- _What the task requires_: What lines of the data below hold the string "bounding"? Copy each one.

- _Data section_:
━━━━━━━━━━━━━━━━━━━━

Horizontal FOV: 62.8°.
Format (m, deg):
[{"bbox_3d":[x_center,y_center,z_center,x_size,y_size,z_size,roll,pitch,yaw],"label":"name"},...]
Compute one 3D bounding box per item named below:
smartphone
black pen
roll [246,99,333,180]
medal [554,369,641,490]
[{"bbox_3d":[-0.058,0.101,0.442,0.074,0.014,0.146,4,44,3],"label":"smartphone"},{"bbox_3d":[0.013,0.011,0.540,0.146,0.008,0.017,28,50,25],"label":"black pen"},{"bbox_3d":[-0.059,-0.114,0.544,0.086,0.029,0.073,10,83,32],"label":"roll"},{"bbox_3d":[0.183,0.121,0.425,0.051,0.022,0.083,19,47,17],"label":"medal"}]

━━━━━━━━━━━━━━━━━━━━

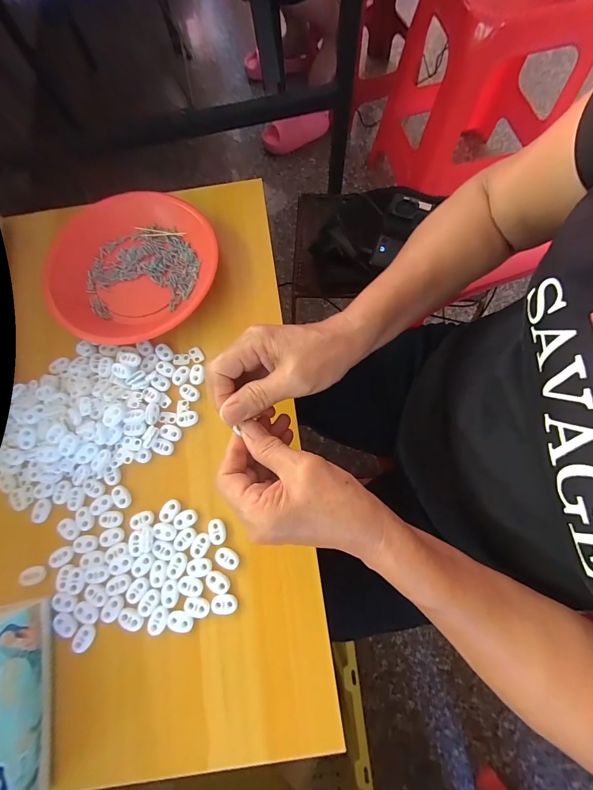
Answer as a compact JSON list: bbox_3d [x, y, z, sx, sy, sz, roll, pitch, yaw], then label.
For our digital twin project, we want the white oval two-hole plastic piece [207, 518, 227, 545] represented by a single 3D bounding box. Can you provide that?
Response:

━━━━━━━━━━━━━━━━━━━━

- _Exercise result_:
Compute one 3D bounding box per item named below:
For our digital twin project, we want the white oval two-hole plastic piece [207, 518, 227, 545] represented by a single 3D bounding box. Can you provide that?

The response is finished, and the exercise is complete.